MANHASSET, NY A number of key U.S. government and industry bodies are behind an effort to squelch a proposed Chinese wireless encryption standard that they believe will undermine the World Trade Organization's crucial trade efforts with China.
At issue is the Wireless LAN Authentication and Privacy Infrastructure (WAPI) encryption scheme, which China last December mandated must be incorporated into every WLAN device used within China's borders by June 1, 2004.
The scheme is incompatible with the Wired Equivalent Privacy (WEP) or Advanced Encryption Scheme (AES) schemes currently used by the IEEE in its 802.11x standards.
In addition, China has demanded that any company wishing to incorporate the scheme must partner with one of 24 Chinese domestic companies which have the WAPI-specific intellectual property. This has U.S., European and Japanese industry groups up in arms.
"Forcing foreign manufacturers to co-produce with Chinese competitors to meet a unique mandatory regulation in order to enter the Chinese market is unacceptable," said Rhett Dawson, president of the Information Technology Industry Council.
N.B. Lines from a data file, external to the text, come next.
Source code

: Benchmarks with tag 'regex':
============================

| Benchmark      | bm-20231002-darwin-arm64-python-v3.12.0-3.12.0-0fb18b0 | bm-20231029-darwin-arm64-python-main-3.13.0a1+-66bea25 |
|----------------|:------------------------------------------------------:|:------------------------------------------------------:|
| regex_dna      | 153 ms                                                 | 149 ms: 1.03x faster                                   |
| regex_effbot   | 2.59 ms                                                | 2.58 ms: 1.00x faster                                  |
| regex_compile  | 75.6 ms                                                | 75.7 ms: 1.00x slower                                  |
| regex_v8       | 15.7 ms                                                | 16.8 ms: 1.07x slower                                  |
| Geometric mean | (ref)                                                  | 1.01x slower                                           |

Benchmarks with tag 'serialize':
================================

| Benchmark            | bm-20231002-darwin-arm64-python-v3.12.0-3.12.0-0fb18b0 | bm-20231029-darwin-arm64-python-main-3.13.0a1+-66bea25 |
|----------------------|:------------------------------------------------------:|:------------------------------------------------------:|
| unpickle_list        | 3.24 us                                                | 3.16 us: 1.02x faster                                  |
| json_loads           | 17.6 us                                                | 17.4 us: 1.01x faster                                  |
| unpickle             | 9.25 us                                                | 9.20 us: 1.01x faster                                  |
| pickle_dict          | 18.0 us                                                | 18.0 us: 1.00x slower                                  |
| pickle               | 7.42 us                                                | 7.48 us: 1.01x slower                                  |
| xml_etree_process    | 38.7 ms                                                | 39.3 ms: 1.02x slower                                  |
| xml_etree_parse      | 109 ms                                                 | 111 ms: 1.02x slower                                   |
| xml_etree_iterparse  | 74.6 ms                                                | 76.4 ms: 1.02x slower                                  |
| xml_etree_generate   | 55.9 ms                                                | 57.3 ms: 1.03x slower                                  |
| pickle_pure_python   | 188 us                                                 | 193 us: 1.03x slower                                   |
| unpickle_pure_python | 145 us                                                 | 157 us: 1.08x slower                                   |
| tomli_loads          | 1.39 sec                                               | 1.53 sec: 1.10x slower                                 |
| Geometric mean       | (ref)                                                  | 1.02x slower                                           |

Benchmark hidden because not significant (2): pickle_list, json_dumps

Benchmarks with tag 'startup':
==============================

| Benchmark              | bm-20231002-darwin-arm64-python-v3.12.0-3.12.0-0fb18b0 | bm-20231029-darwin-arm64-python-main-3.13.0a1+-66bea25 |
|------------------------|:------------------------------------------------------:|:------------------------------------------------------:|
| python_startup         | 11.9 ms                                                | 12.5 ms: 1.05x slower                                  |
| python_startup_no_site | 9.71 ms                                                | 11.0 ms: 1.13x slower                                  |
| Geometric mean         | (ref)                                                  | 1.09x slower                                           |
Dawson spoke at a press conference in Washington earlier this week. He was joined by representatives of the Semiconductor Industry Association, the U.S. Chamber of Commerce, the National Association of Manufacturers (NAM) and U.S.-China Business Council.
"We hope the Chinese will participate in the international standards development process to achieve one global security standard for wireless products," Dawson continued.
Frank Vargo, vice president of international affairs at NAM, was less diplomatic. "This is one of the most ludicrous trade barriers I've ever come across," he said. "It doesn't pass the laugh test...it just tramples over one of the most basic provisions of the WTO and that's called National Treatment."
National Treatment is the WTO provision that ensures that foreign companies are not treated differently from domestic companies.
"This is an excellent example of why we fought so hard to get China into the WTO. They've done this kind of thing for decades and could get away with it because they weren't subject to rules now they are and it's up to us and enforce these rules," he said.
Myron Brilliant, vice president of the Asia & International division at the Chamber of Commerce recently returned from a 15-member delegation to China that emphasized the importance of closer business ties.
"Our concern is that while China remains committed to the WTO process, it has lost momentum," said Brilliant. "China must follow through on its commitment. This goes well beyond the wireless industry and could undermine confidence in WTO implementation efforts of China. We cannot allow standards to become a thinly disguised trade barrier."
"The losers will be China," said Vargo, who predicted mirror-image legislation in U.S.
Politicians have already rallied around the cause. In a letter to U.S. Trade Representative Robert Zoellick several lawmakers asked Zoellick to become personally involved in the issue and raise it for a quick resolution with his Chinese counterpart.
Lawmakers also sent a letter to Yang Jiechi, Chinese Ambassador to the U.S., encouraging the Chinese government to work with the U.S. and the international standards community on a "mutually acceptable resolution" to address concerns regarding their WLAN standard.
In these letters, members of Congress said: "Requiring U.S. manufacturers to partner with certain Chinese competitors, while freely providing encryption information to Chinese companies, raises grave concerns about the WTO consistency of the new standards and specifically whether the WTO rules on national treatment are being followed."